The Fourth Industrial Revolution consists of emerging technologies such as artificial intelligence, the Internet of Things (IoT), self-driving vehicles, renewable energy, and biotechnology to name a few. Those disruptive technologies have a great impact on the corporate world, mainly the Supply Chain.
According to a report by Frost & Sullivan, shipments of mobile robotics will rise from 4 million in 2012 to 25.4 million in 2020, with unit shipments of logistics-related robotics driving the expansion as they go up from 1,400 to 95,000 in the same time frame. Moreover, in a survey by logistics industry group MHI and Deloitte, 35% of respondents said they’d already adopted robotics into their supply chains, rising to 74% in the next six to 10 years.
It is certain that artificial intelligence and automation are bringing new levels of efficiency and better planning capabilities to the supply chain. Because of this explosion of new fields, new markets will emerge which will require a new set of skills for employment. Increasingly smart robots will take over some jobs, and jobs that didn’t exist before will be in-demand. But the question is: does this mean that machines will eventually replace humans?

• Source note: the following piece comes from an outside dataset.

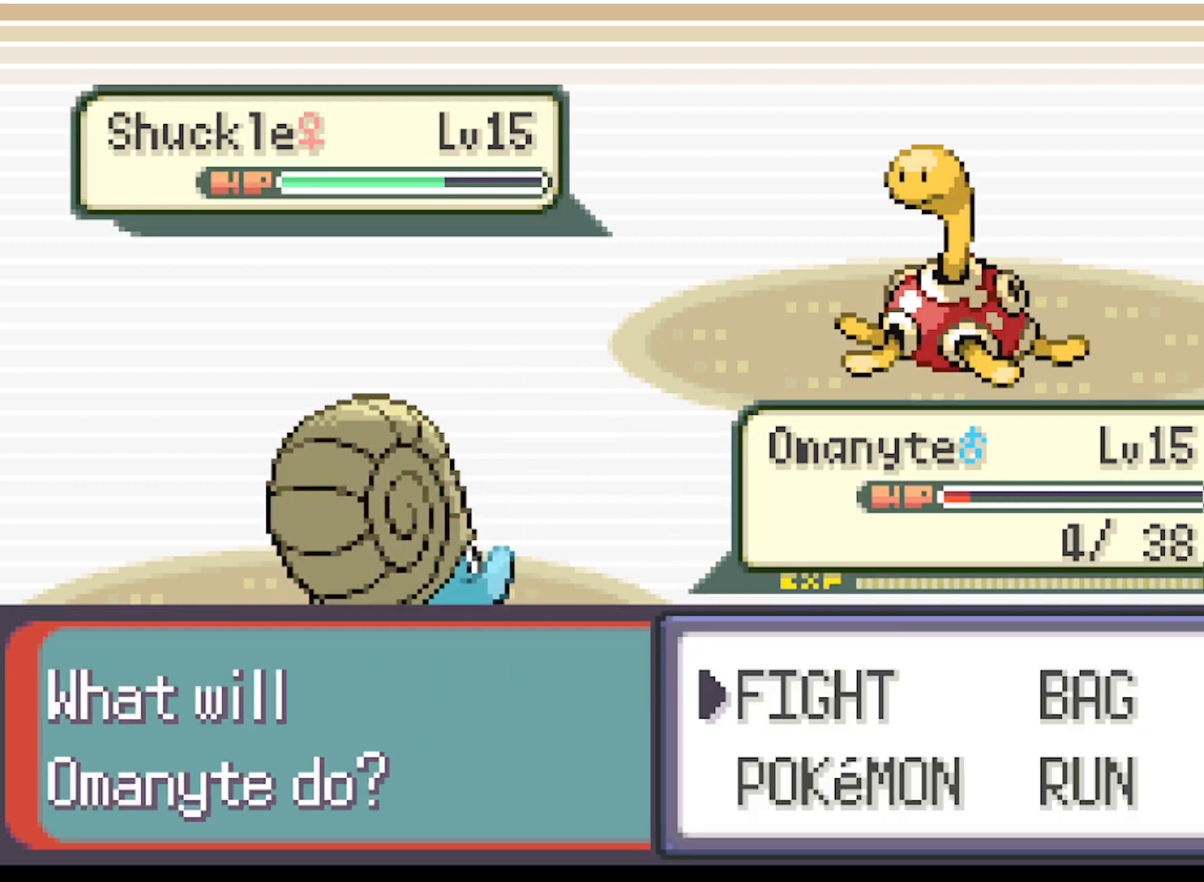
{"buttons": [], "left_stick": "center", "events": [[208, "B", "down"], [291, "B", "up"]]}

AI and Robots will mainly take over repetitive and predictable roles
Automation is certainly being adopted in almost every sector of the economy. Based on a study by Information Services Group, 72% of enterprises would be using robotic process automation (RPA) by 2019 to reduce costs, improve productivity and increase compliance. Another research by Forrester also points out that robots and artificial intelligence will replace 12 million jobs in the United States by the year 2025.
We have already been witnessing robots replacing some unskilled jobs in distribution centres. Today, the increasing use of IoT and new software applications are reducing the need for some clerical and administrative roles as well. For instance: sensors, RFID tags, robots, cameras and smart solutions are reducing the need for manual inventory counts, and cloud-based solutions are eliminating the need for some accounting and order entry positions.
In fact, these changes are moving throughout the supply chain from distribution centers and offices to even retail floors. Let’s take for example Walmart which has cut 7,000 back-office accounting and invoicing positions at its U.S. stores in 2016. Besides, in January 2018, it announced cuts of 1,000 corporate jobs while indicating it would also boost efficiencies in stores with more cashier-replacing capabilities and shelf-scanning robots for inventory.
The Wall Street Journal recently reported that brands such as ‘Gap Inc. is using automated arms and artificial intelligence to sort the retailer’s clothing orders. Walmart Inc. is testing robots that roam store aisles to check inventory and tell workers where to find goods. And logistics providers are sending mobile step-stools mounted with shelves through fulfillment centers to help pull online orders for toys, apparel and Disney Corp. products.’
This explosion of new fields will lead to the emergence of new markets which will require a new set of skills for employment. Progressively smart robots will take over some jobs, and jobs that didn’t exist before will be in-demand. However, your workforce will still remain an asset.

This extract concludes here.